Selain menyediakan buku bacaan, mereka juga mengajak anak-anak SMP dan SMA membantu mendampingi belajar. Mereka bertugas mendampingi anak-anak belajar sampai bisa melanjutkan pendidikan minimal SMP dan SMA.

Proses pembelajaran menyesuaikan dengan kebutuhan siswa, termasuk pelajaran tematik. Para pendamping terpilih telah memiliki spesialisasi mata pelajaran yang didampingi. Mereka juga menerapkan pembelajaran teman sejawat atau teman sebaya. Kakak kelas membantu pelajaran adik kelas. Sedangkan selama masa pandemi COVID-19, mereka juga menyesuaikan dengan pola pembelajaran secara daring.

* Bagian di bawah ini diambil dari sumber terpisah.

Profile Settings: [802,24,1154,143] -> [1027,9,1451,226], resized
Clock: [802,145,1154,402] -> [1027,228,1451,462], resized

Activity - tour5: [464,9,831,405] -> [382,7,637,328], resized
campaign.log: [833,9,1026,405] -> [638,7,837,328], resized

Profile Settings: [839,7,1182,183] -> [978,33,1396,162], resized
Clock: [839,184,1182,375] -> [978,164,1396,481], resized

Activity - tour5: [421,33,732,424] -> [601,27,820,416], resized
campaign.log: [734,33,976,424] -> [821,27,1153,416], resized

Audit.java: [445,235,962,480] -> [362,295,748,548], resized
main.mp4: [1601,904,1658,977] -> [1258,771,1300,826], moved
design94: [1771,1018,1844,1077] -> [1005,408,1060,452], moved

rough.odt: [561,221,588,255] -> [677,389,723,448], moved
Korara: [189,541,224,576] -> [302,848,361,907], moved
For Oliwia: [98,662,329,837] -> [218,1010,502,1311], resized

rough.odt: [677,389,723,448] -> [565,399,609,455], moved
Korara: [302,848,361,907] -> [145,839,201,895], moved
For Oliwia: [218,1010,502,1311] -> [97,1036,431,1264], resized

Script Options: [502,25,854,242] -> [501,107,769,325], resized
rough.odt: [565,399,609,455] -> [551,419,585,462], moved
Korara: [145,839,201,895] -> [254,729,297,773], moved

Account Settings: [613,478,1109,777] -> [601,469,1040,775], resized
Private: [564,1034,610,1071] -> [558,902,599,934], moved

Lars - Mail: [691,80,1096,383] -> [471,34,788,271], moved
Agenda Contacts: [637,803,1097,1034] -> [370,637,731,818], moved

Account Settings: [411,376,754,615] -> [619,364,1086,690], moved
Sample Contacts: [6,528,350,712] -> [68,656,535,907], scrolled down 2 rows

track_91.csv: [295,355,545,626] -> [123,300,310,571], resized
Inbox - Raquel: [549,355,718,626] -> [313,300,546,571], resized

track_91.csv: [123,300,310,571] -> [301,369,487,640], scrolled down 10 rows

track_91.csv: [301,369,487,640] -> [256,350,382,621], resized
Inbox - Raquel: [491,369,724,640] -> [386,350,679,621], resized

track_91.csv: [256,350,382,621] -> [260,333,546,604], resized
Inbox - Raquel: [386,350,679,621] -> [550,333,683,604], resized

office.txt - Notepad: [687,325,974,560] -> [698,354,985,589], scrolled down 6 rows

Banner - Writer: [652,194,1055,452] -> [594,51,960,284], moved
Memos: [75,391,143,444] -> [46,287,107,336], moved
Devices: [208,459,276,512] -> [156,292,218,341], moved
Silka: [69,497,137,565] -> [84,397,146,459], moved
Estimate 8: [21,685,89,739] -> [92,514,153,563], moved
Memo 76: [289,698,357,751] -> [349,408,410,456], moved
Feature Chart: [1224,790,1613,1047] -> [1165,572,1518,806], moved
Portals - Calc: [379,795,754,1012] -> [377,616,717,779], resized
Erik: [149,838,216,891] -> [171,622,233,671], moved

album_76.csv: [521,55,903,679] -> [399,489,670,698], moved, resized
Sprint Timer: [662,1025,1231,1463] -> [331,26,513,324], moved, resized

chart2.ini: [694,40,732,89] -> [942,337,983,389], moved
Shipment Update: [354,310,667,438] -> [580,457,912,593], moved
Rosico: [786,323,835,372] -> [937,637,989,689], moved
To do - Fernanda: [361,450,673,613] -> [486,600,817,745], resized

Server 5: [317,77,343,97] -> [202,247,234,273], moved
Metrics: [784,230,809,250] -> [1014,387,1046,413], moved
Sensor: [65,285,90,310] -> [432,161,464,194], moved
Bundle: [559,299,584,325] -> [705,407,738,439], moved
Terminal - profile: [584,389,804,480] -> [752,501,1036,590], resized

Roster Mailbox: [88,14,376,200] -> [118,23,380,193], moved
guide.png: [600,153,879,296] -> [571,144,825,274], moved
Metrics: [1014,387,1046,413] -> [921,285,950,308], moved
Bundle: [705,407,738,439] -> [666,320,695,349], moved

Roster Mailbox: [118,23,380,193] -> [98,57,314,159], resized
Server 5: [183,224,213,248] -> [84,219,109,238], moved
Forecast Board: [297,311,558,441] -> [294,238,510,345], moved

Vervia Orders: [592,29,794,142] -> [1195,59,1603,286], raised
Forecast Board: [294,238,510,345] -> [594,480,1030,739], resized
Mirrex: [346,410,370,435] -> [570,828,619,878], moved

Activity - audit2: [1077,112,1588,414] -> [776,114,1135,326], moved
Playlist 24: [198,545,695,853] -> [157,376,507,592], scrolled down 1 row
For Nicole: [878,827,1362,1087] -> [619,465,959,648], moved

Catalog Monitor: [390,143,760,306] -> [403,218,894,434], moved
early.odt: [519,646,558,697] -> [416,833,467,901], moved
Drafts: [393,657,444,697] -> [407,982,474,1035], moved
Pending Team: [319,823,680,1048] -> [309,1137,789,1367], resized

“Di sini susah sinyal, mereka juga tak ada dana untuk membeli kuota. Jadi hambatan tersendiri.”

Para pendamping, katanya, membantu belajar secara total.

“Mereka juga menjadi tanggungjawab kita juga. Turut membantu pelajaran daring,” katanya. Totalitas pendamping, katanya, layak diapresiasi. Kusnadi berharap, mereka memiliki akhir manis, dan bahagia. Para pendamping bisa mengenyam pendidikan tinggi dan sukses. Sedangkan Gubuk Baca sendiri, diharapkan tetap terjaga dari generasi ke generasi, dan tersebar ke seluruh kampung.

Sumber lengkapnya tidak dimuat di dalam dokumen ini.